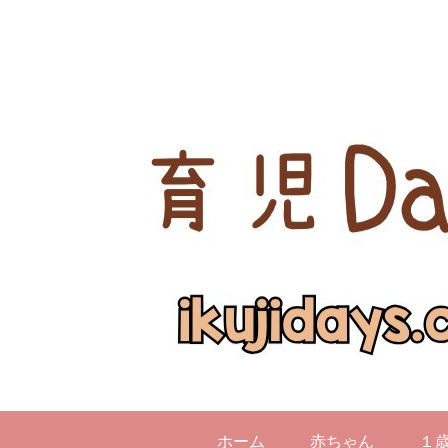
ホーム
赤ちゃん
１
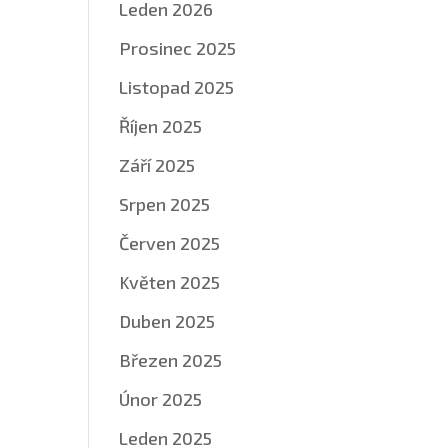
Leden 2026
Prosinec 2025
Listopad 2025
Říjen 2025
Září 2025
Srpen 2025
Červen 2025
Květen 2025
Duben 2025
Březen 2025
Únor 2025
Leden 2025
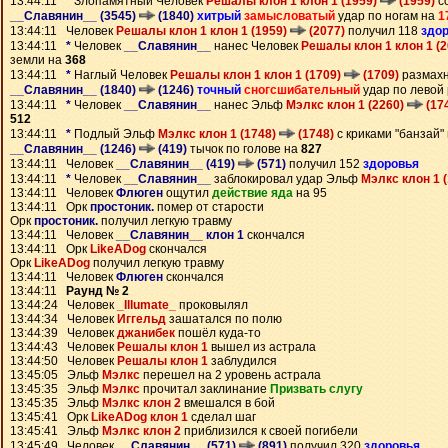
13:44:11
*
Злопамятный Человек
Решалы клон 1 клон 1 (1959)
(1959)
с
__Славянин__ (3545)
(1840)
хитрый
замысловатый
удар по ногам на
1
13:44:11 Человек
Решалы клон 1 клон 1 (1959)
(2077)
получил 118
здо
13:44:11
*
Человек
__Славянин__
нанес Человек
Решалы клон 1 клон 1 (
земли на
368
13:44:11
*
Наглый Человек
Решалы клон 1 клон 1 (1709)
(1709)
размахн
__Славянин__ (1840)
(1246)
точный
сногсшибательный
удар по левой 
13:44:11
*
Человек
__Славянин__
нанес Эльф
Мэлкс клон 1 (2260)
(17
512
13:44:11
*
Подлый Эльф
Мэлкс клон 1 (1748)
(1748)
с криками "банзай"
__Славянин__ (1246)
(419)
тычок по голове на
827
13:44:11 Человек
__Славянин__ (419)
(571)
получил 152
здоровья
13:44:11
*
Человек
__Славянин__
заблокировал удар Эльф
Мэлкс клон 1 
13:44:11 Человек
Флюген
ощутил
действие яда
на 95
13:44:11 Орк
простоник.
помер от старости
Орк
простоник.
получил легкую травму
13:44:11 Человек
__Славянин__ клон 1
скончался
13:44:11 Орк
LikeADog
скончался
Орк
LikeADog
получил легкую травму
13:44:11 Человек
Флюген
скончался
13:44:11
Раунд № 2
13:44:24 Человек
_Illumate_
проковылял
13:44:34 Человек
Иггельд
зашатался по полю
13:44:39 Человек
джанибек
пошёл куда-то
13:44:43 Человек
Решалы клон 1
вышел из астрала
13:44:50 Человек
Решалы клон 1
заблудился
13:45:05 Эльф
Мэлкс
перешел на 2 уровень астрала
13:45:35 Эльф
Мэлкс
прочитал заклинание
Призвать слугу
13:45:35 Эльф
Мэлкс клон 2
вмешался в бой
13:45:41 Орк
LikeADog клон 1
сделал шаг
13:45:41 Эльф
Мэлкс клон 2
приблизился к своей погибели
13:45:49 Человек
__Славянин__ (571)
(891)
получил 320
здоровья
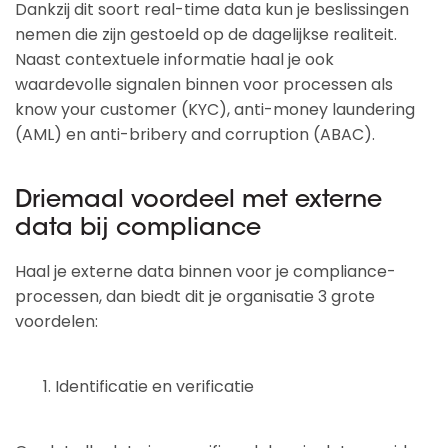
Dankzij dit soort real-time data kun je beslissingen
nemen die zijn gestoeld op de dagelijkse realiteit.
Naast contextuele informatie haal je ook
waardevolle signalen binnen voor processen als
know your customer (KYC), anti-money laundering
(AML) en anti-bribery and corruption (ABAC).
Driemaal voordeel met externe
data bij compliance
Haal je externe data binnen voor je compliance-
processen, dan biedt dit je organisatie 3 grote
voordelen:
Identificatie en verificatie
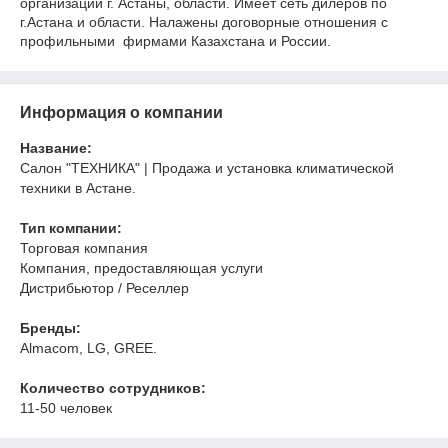
организации г. Астаны, области. Имеет сеть дилеров по
г.Астана и области. Налажены договорные отношения с
профильными фирмами Казахстана и России.
Информация о компании
Название:
Салон "ТЕХНИКА" | Продажа и установка климатической
техники в Астане.
Тип компании:
Торговая компания
Компания, предоставляющая услуги
Дистрибьютор / Реселлер
Бренды:
Almacom, LG, GREE.
Количество сотрудников:
11-50 человек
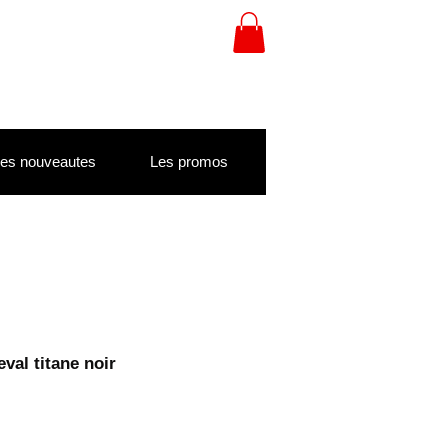
es nouveautes
Les promos
eval titane noir
otionnel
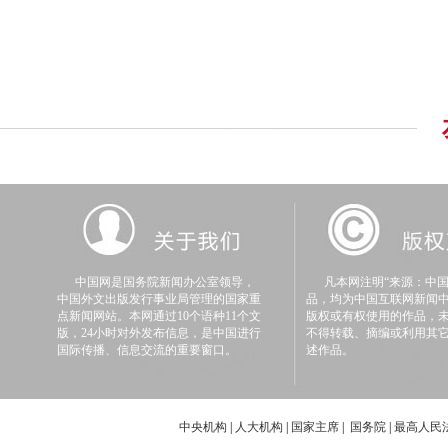
中国网是国务院新闻办公室领导，
凡本网注明“来源：中国
中国外文出版发行事业局管理的国家重
品，均为中国互联网新闻
点新闻网站。本网通过10个语种11个文
版权或有权使用的作品，
版，24小时对外发布信息，是中国进行
不得转载、摘编或利用其
国际传播、信息交流的重要窗口。
述作品。
中央机构
|
人大机构
|
国家主席
|
国务院
|
最高人民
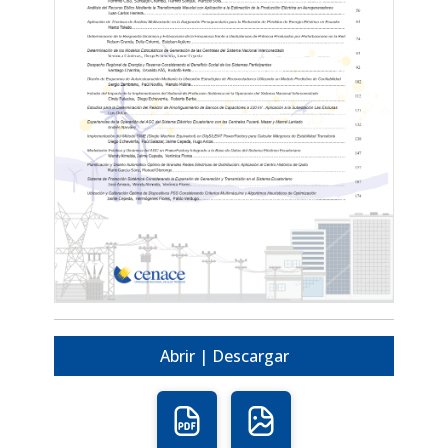
Abrir | Descargar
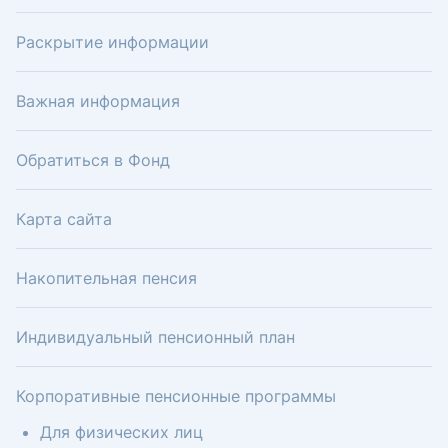
Раскрытие информации
Важная информация
Обратиться в Фонд
Карта сайта
Накопительная пенсия
Индивидуальный пенсионный план
Корпоративные пенсионные программы
Для физических лиц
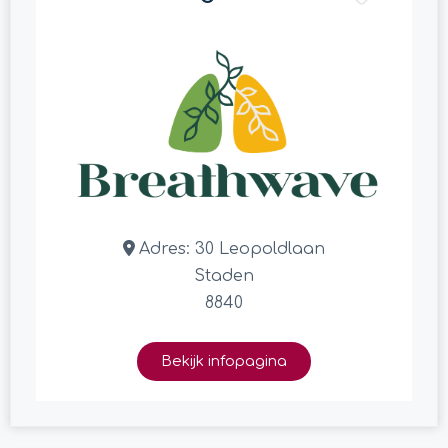
Adres:
30 Leopoldlaan
Staden
8840
Bekijk infopagina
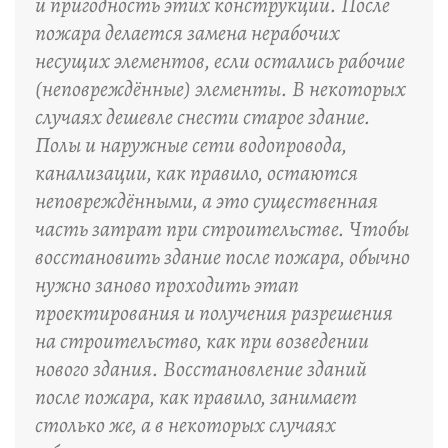
и пригодность этих конструкций. После
пожара делается замена нерабочих
несущих элементов, если остались рабочие
(неповреждённые) элементы. В некоторых
случаях дешевле снести старое здание.
Полы и наружные сети водопровода,
канализации, как правило, остаются
неповреждёнными, а это существенная
часть затрат при строительстве. Чтобы
восстановить здание после пожара, обычно
нужно заново проходить этап
проектирования и получения разрешения
на строительство, как при возведении
нового здания. Восстановление зданий
после пожара, как правило, занимает
столько же, а в некоторых случаях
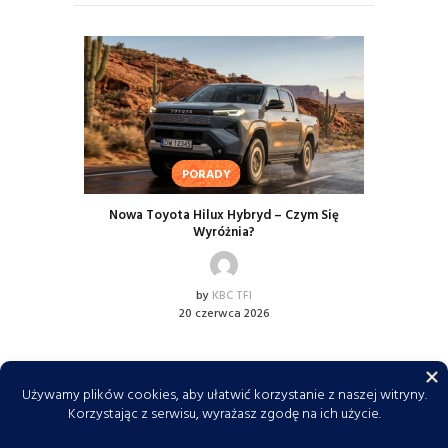
PORADY
Nowa Toyota Hilux Hybryd – Czym Się
Wyróżnia?
by
KBC TFI
20 czerwca 2026
KBC TFI © 2026. Wszelkie prawa zastrzeżone. Do
tworzenia tekstów i obrazów wykorzystujemy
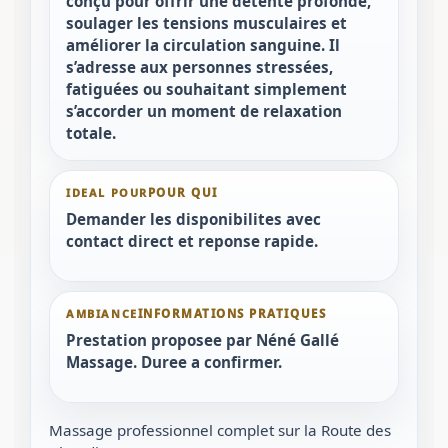
conçu pour offrir une détente profonde,
soulager les tensions musculaires et
améliorer la circulation sanguine. Il
s’adresse aux personnes stressées,
fatiguées ou souhaitant simplement
s’accorder un moment de relaxation
totale.
IDEAL POUR
Demander les disponibilites avec
contact direct et reponse rapide.
AMBIANCE
Prestation proposee par Néné Gallé
Massage. Duree a confirmer.
Massage professionnel complet sur la Route des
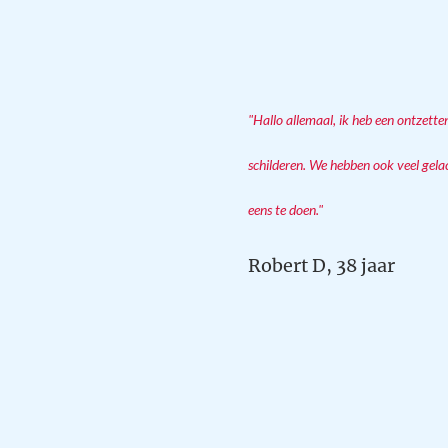
"Hallo allemaal, ik heb een ontzette
schilderen. We hebben ook veel gel
eens te doen."
Robert D, 38 jaar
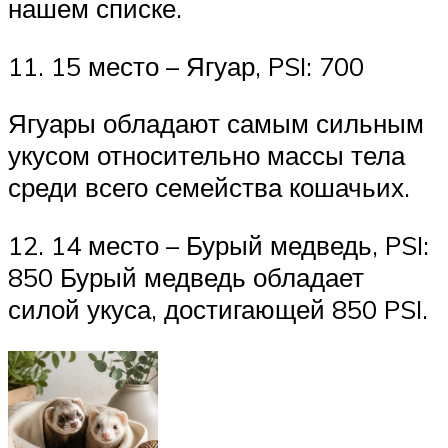
нашем списке.
11. 15 место – Ягуар, PSI: 700
Ягуары обладают самым сильным
укусом относительно массы тела
среди всего семейства кошачьих.
12. 14 место – Бурый медведь, PSI:
850 Бурый медведь обладает
силой укуса, достигающей 850 PSI.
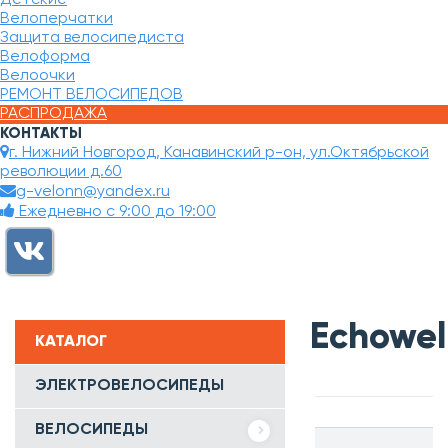
Велоперчатки
Защита велосипедиста
Велоформа
Велоочки
РЕМОНТ ВЕЛОСИПЕДОВ
РАСПРОДАЖА
КОНТАКТЫ
г. Нижний Новгород, Канавинский р-он, ул.Октябрьской
революции д.60
g-velonn@yandex.ru
Ежедневно с 9:00 до 19:00
Echowel
КАТАЛОГ
ЭЛЕКТРОВЕЛОСИПЕДЫ
ВЕЛОСИПЕДЫ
==================================================
Work order:
Change every "скончался" in these lines to "погиб" and leave everything else as it is. Omit the pictures from your answer.

Output below:
ホーム
赤ちゃん
１
Leden 2026
Prosinec 2025
Listopad 2025
Říjen 2025
Září 2025
Srpen 2025
Červen 2025
Květen 2025
Duben 2025
Březen 2025
Únor 2025
Leden 2025
13:44:11
*
Злопамятный Человек
Решалы клон 1 клон 1 (1959)
(1959)
с
__Славянин__ (3545)
(1840)
хитрый
замысловатый
удар по ногам на
1
13:44:11 Человек
Решалы клон 1 клон 1 (1959)
(2077)
получил 118
здо
13:44:11
*
Человек
__Славянин__
нанес Человек
Решалы клон 1 клон 1 (
земли на
368
13:44:11
*
Наглый Человек
Решалы клон 1 клон 1 (1709)
(1709)
размахн
__Славянин__ (1840)
(1246)
точный
сногсшибательный
удар по левой 
13:44:11
*
Человек
__Славянин__
нанес Эльф
Мэлкс клон 1 (2260)
(17
512
13:44:11
*
Подлый Эльф
Мэлкс клон 1 (1748)
(1748)
с криками "банзай"
__Славянин__ (1246)
(419)
тычок по голове на
827
13:44:11 Человек
__Славянин__ (419)
(571)
получил 152
здоровья
13:44:11
*
Человек
__Славянин__
заблокировал удар Эльф
Мэлкс клон 1 
13:44:11 Человек
Флюген
ощутил
действие яда
на 95
13:44:11 Орк
простоник.
помер от старости
Орк
простоник.
получил легкую травму
13:44:11 Человек
__Славянин__ клон 1
погиб
13:44:11 Орк
LikeADog
погиб
Орк
LikeADog
получил легкую травму
13:44:11 Человек
Флюген
погиб
13:44:11
Раунд № 2
13:44:24 Человек
_Illumate_
проковылял
13:44:34 Человек
Иггельд
зашатался по полю
13:44:39 Человек
джанибек
пошёл куда-то
13:44:43 Человек
Решалы клон 1
вышел из астрала
13:44:50 Человек
Решалы клон 1
заблудился
13:45:05 Эльф
Мэлкс
перешел на 2 уровень астрала
13:45:35 Эльф
Мэлкс
прочитал заклинание
Призвать слугу
13:45:35 Эльф
Мэлкс клон 2
вмешался в бой
13:45:41 Орк
LikeADog клон 1
сделал шаг
13:45:41 Эльф
Мэлкс клон 2
приблизился к своей погибели
13:45:49 Человек
__Славянин__ (571)
(891)
получил 320
здоровья
Dankzij dit soort real-time data kun je beslissingen
nemen die zijn gestoeld op de dagelijkse realiteit.
Naast contextuele informatie haal je ook
waardevolle signalen binnen voor processen als
know your customer (KYC), anti-money laundering
(AML) en anti-bribery and corruption (ABAC).
Driemaal voordeel met externe
data bij compliance
Haal je externe data binnen voor je compliance-
processen, dan biedt dit je organisatie 3 grote
voordelen:
Identificatie en verificatie
организации г. Астаны, области. Имеет сеть дилеров по
г.Астана и области. Налажены договорные отношения с
профильными фирмами Казахстана и России.
Информация о компании
Название:
Салон "ТЕХНИКА" | Продажа и установка климатической
техники в Астане.
Тип компании:
Торговая компания
Компания, предоставляющая услуги
Дистрибьютор / Реселлер
Бренды:
Almacom, LG, GREE.
Количество сотрудников:
11-50 человек
es nouveautes
Les promos
eval titane noir
otionnel
中国网是国务院新闻办公室领导，
凡本网注明“来源：中国
中国外文出版发行事业局管理的国家重
品，均为中国互联网新闻
点新闻网站。本网通过10个语种11个文
版权或有权使用的作品，
版，24小时对外发布信息，是中国进行
不得转载、摘编或利用其
国际传播、信息交流的重要窗口。
述作品。
中央机构
|
人大机构
|
国家主席
|
国务院
|
最高人民
Abrir | Descargar
Раскрытие информации
Важная информация
Обратиться в Фонд
Карта сайта
Накопительная пенсия
Индивидуальный пенсионный план
Корпоративные пенсионные программы
Для физических лиц
Adres:
30 Leopoldlaan
Staden
8840
Bekijk infopagina
и пригодность этих конструкций. После
пожара делается замена нерабочих
несущих элементов, если остались рабочие
(неповреждённые) элементы. В некоторых
случаях дешевле снести старое здание.
Полы и наружные сети водопровода,
канализации, как правило, остаются
неповреждёнными, а это существенная
часть затрат при строительстве. Чтобы
восстановить здание после пожара, обычно
нужно заново проходить этап
проектирования и получения разрешения
на строительство, как при возведении
нового здания. Восстановление зданий
после пожара, как правило, занимает
столько же, а в некоторых случаях
PORADY
Nowa Toyota Hilux Hybryd – Czym Się
Wyróżnia?
by
KBC TFI
20 czerwca 2026
KBC TFI © 2026. Wszelkie prawa zastrzeżone. Do
tworzenia tekstów i obrazów wykorzystujemy
conçu pour offrir une détente profonde,
soulager les tensions musculaires et
améliorer la circulation sanguine. Il
s’adresse aux personnes stressées,
fatiguées ou souhaitant simplement
s’accorder un moment de relaxation
totale.
IDEAL POUR
Demander les disponibilites avec
contact direct et reponse rapide.
AMBIANCE
Prestation proposee par Néné Gallé
Massage. Duree a confirmer.
Massage professionnel complet sur la Route des
"Hallo allemaal, ik heb een ontzette
schilderen. We hebben ook veel gel
eens te doen."
Robert D, 38 jaar
нашем списке.
11. 15 место – Ягуар, PSI: 700
Ягуары обладают самым сильным
укусом относительно массы тела
среди всего семейства кошачьих.
12. 14 место – Бурый медведь, PSI:
850 Бурый медведь обладает
силой укуса, достигающей 850 PSI.
Велоперчатки
Защита велосипедиста
Велоформа
Велоочки
РЕМОНТ ВЕЛОСИПЕДОВ
РАСПРОДАЖА
КОНТАКТЫ
г. Нижний Новгород, Канавинский р-он, ул.Октябрьской
революции д.60
g-velonn@yandex.ru
Ежедневно с 9:00 до 19:00
Echowel
КАТАЛОГ
ЭЛЕКТРОВЕЛОСИПЕДЫ
ВЕЛОСИПЕДЫ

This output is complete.